A revisão ou onerosidade
excessiva dos contratos tem por base a ideia de que ao se contratar,
imagina-se que as condições básicas futuras durante o período de execução do
contrato, permaneçam razoavelmente semelhantes às condições iniciais do
momento da avença, de modo a não tornar sua execução excessivamente onerosa
para uma das partes. Esta teoria é também conhecida como rebus sic stanibus, que presume nos
contratos cumulativos, de trato sucessivo e de execução diferida,
a existência implícita de uma cláusula, pela qual a obrigatoriedade de seu
cumprimento pressupõe a inalterabilidade da situação fática, a exemplo de
uma catástrofe, guerra e outros motivos de força maior. No passado, embora
cautelosamente, o Judiciário já aplicava esta teoria. Hoje o Código Civil
reservou uma seção específica com três artigos tratando da revisão dos
contratos por onerosidade excessiva.

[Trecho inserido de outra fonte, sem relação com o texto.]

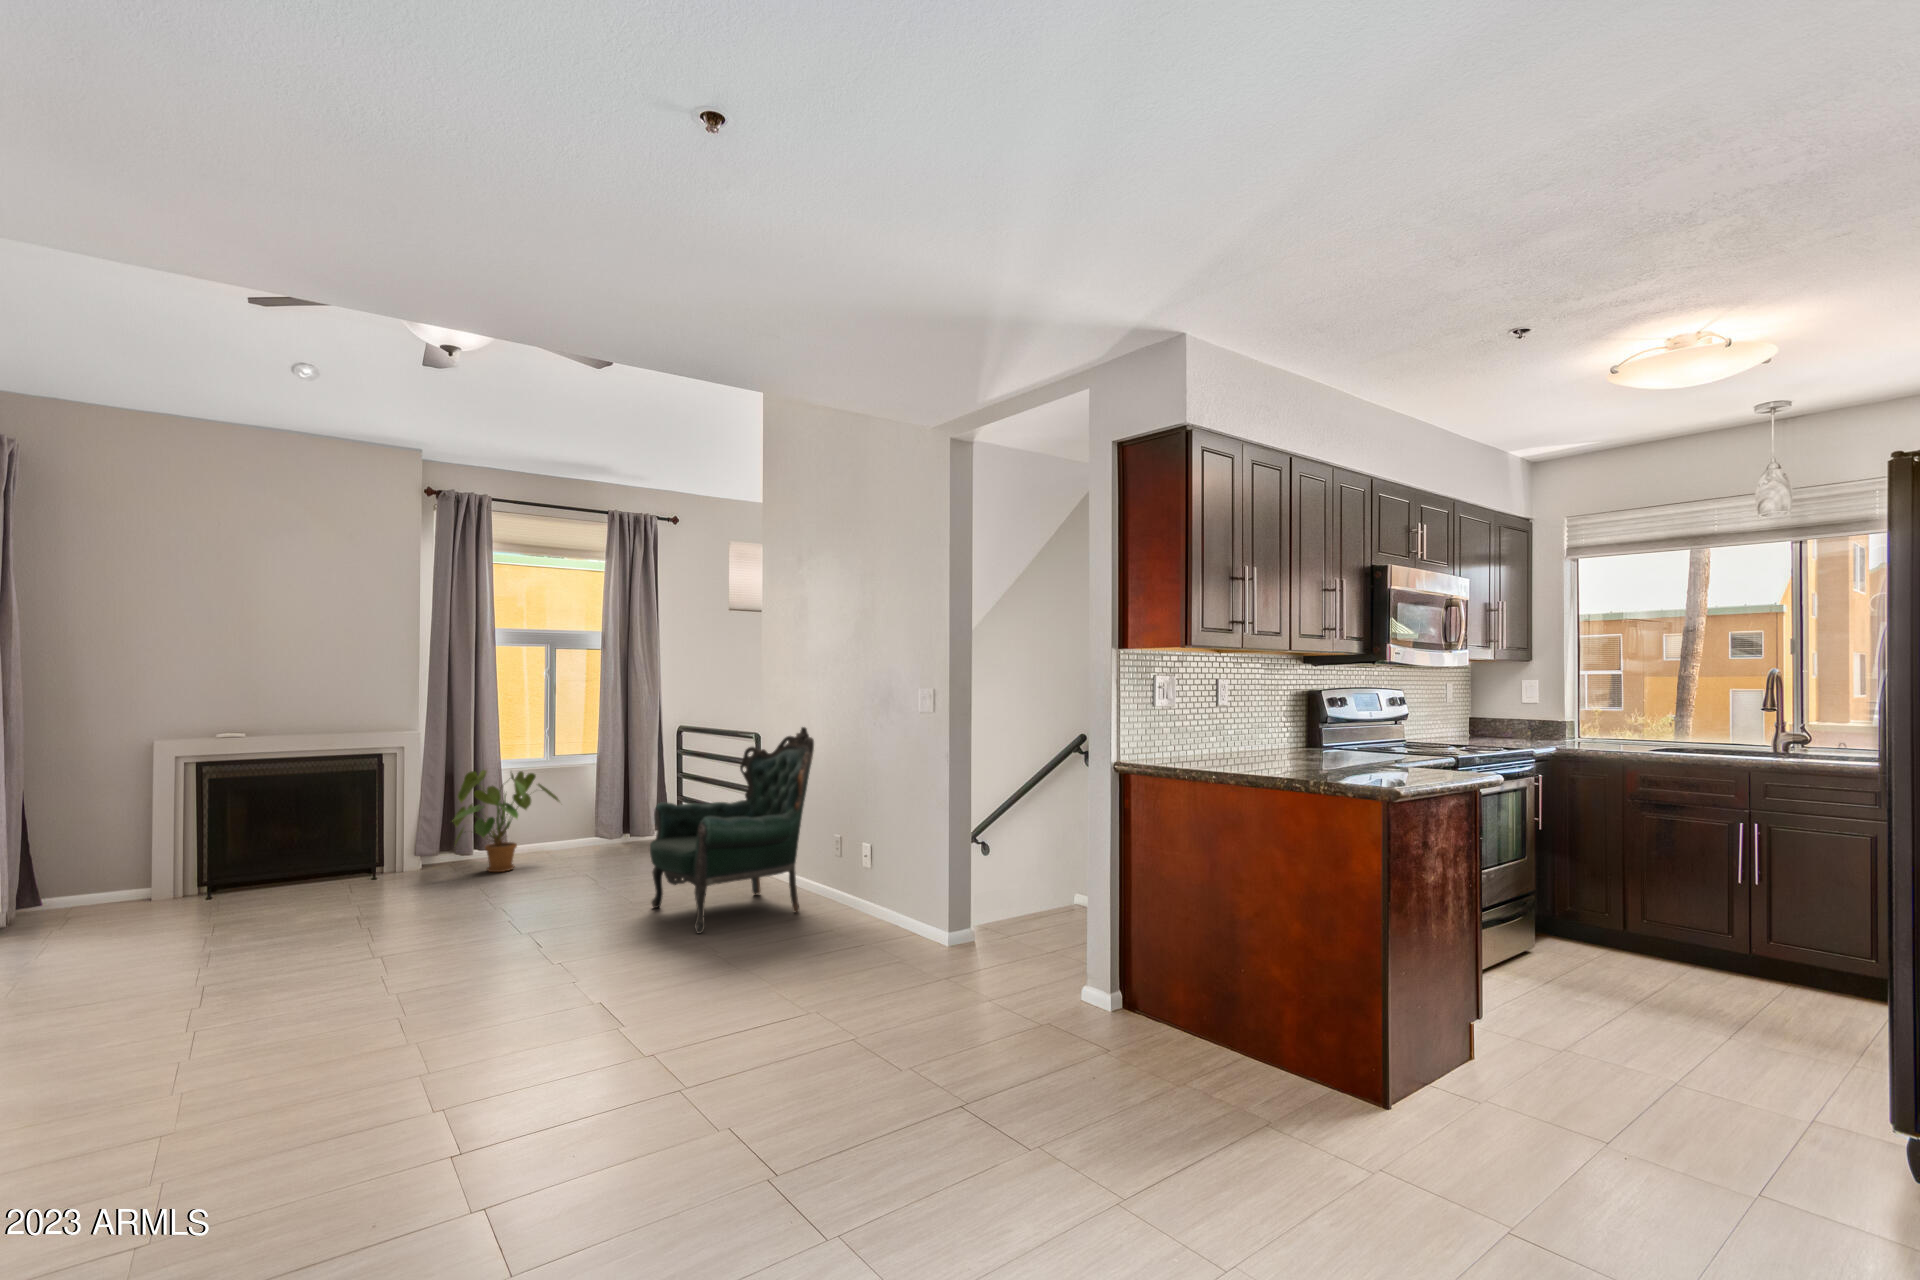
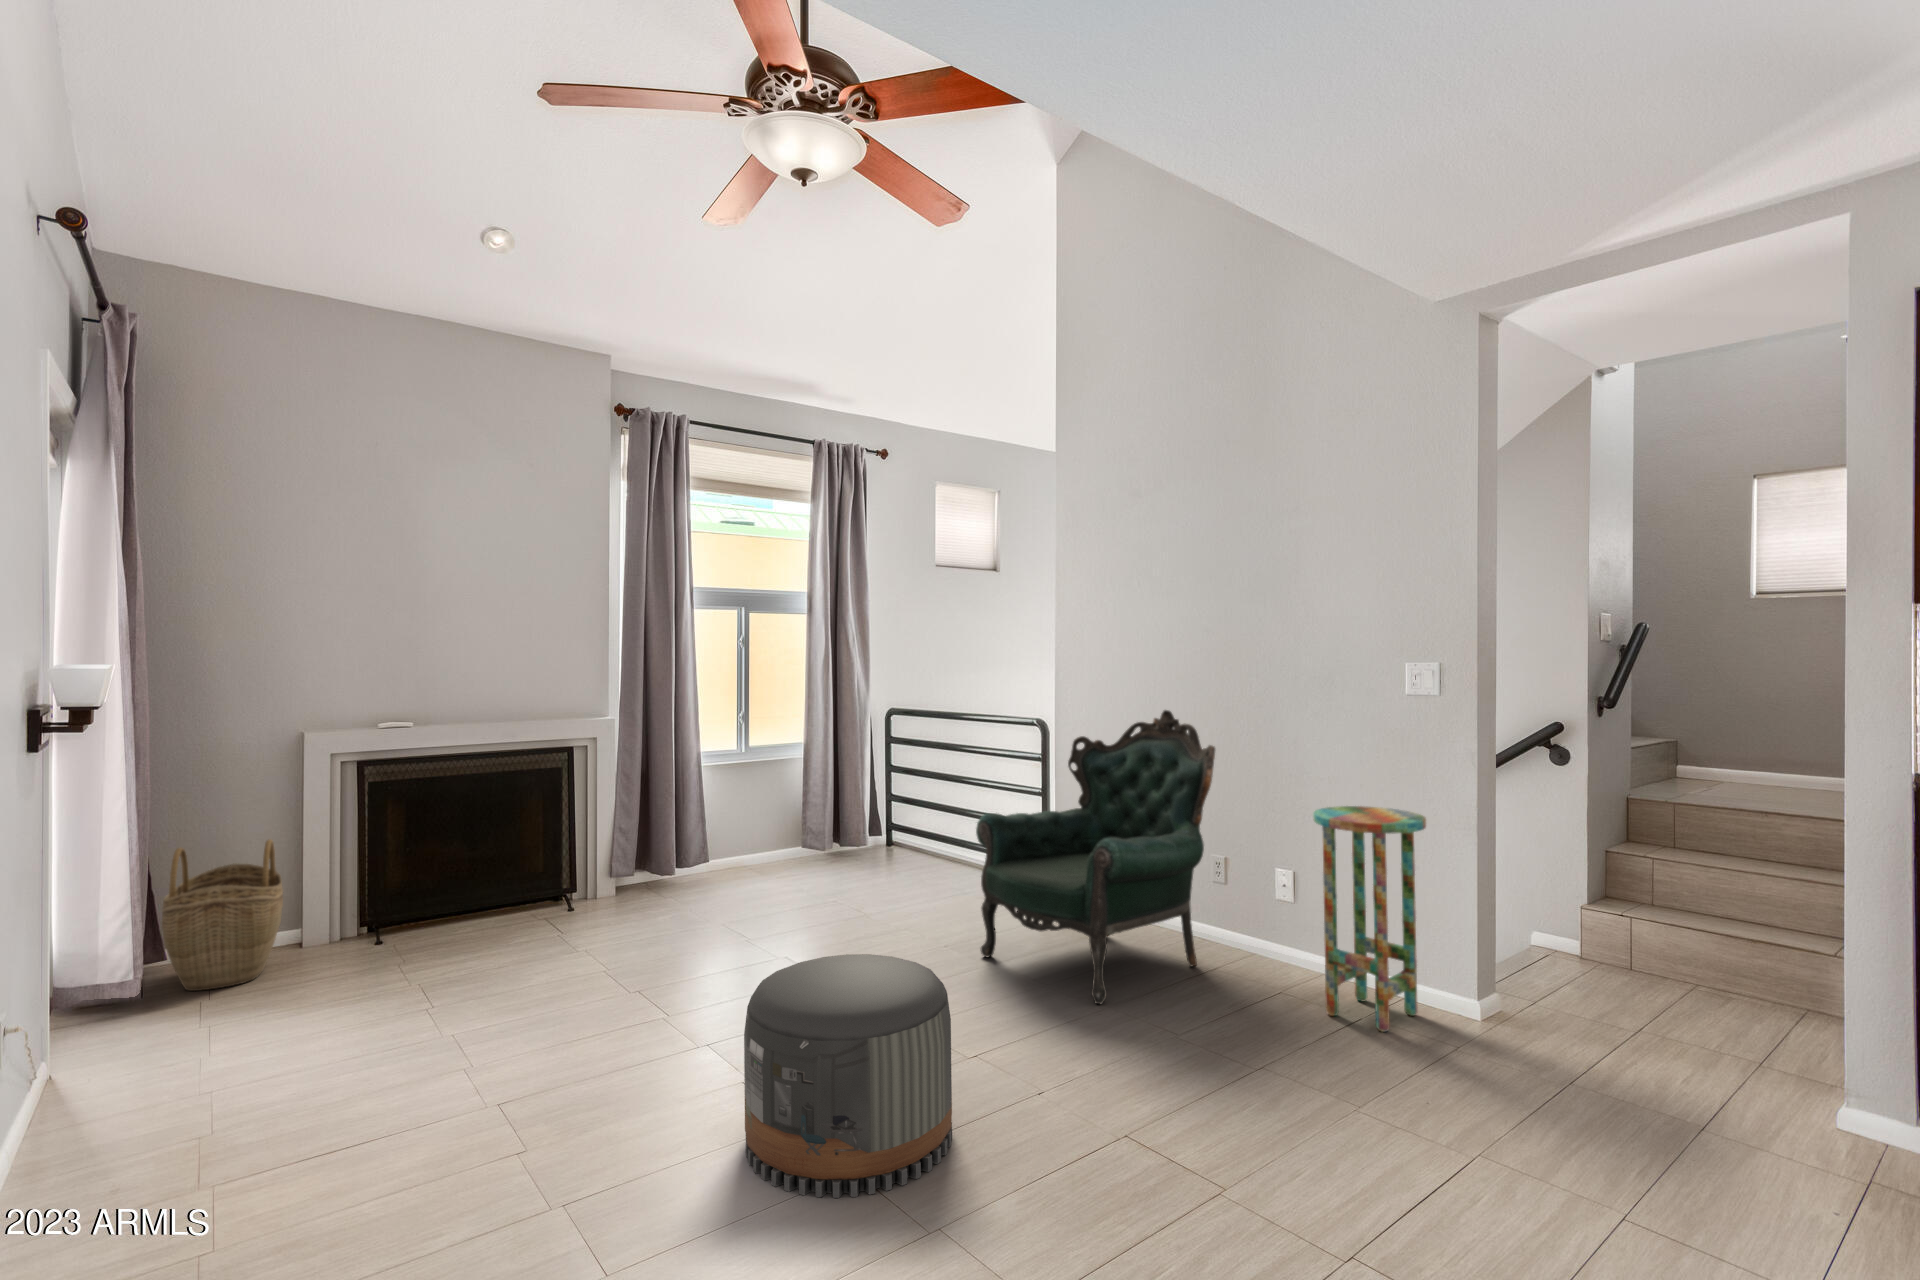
house plant: present [454,770,559,872] -> none [660,765,789,898]
side table: none [843,795,914,947] -> present [1313,806,1426,1032]
woven basket: none [33,820,131,929] -> present [162,839,283,991]
pouf: none [371,886,521,1023] -> present [744,954,952,1198]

No artigo 478 tem-se a essência deste
princípio.
Código Civil
Art. 478. Nos contratos de execução continuada ou diferida, se a
prestação de uma das partes se tornar excessivamente onerosa, com extrema
vantagem para a outra, em virtude de acontecimentos extraordinários e
imprevisíveis, poderá o devedor pedir a resolução do contrato. Os efeitos da
sentença que a decretar retroagirão à data da citação. A possibilidade da
revisão dos contratos tem por objetivo manter o equilíbrio contratual de modo a
permanecer efetivamente o acordo de vontade inicial das partes.
7. Princípio da boa fé
Não somente nos contratos, mas em
quaisquer relações jurídicas ou não jurídicas deve haver a boa intenção, não
sendo eticamente aceitável o uso da má fé em benefício próprio ou de terceiros
em prejuízo de outrem.
Este princípio impõe que os
contratantes exerçam a faculdade de contratar observando a ética, agindo de
forma correta e com bons propósitos, tanto no ato da avença, quando durante a
sua execução. Neste sentido, não se admite um contrato em que uma das partes,
maldosamente ou se aproveitando da ingenuidade ou ignorância da outra parte,
ponha no contrato cláusulas que venham provocar injustamente prejuízos em
decorrência dos efeitos do pacto.
Os contratantes deverão agir com
probidade e honradez, observando sempre a integridade de caráter, de modo a
manter o equilíbrio e a justiça para ambos na avença.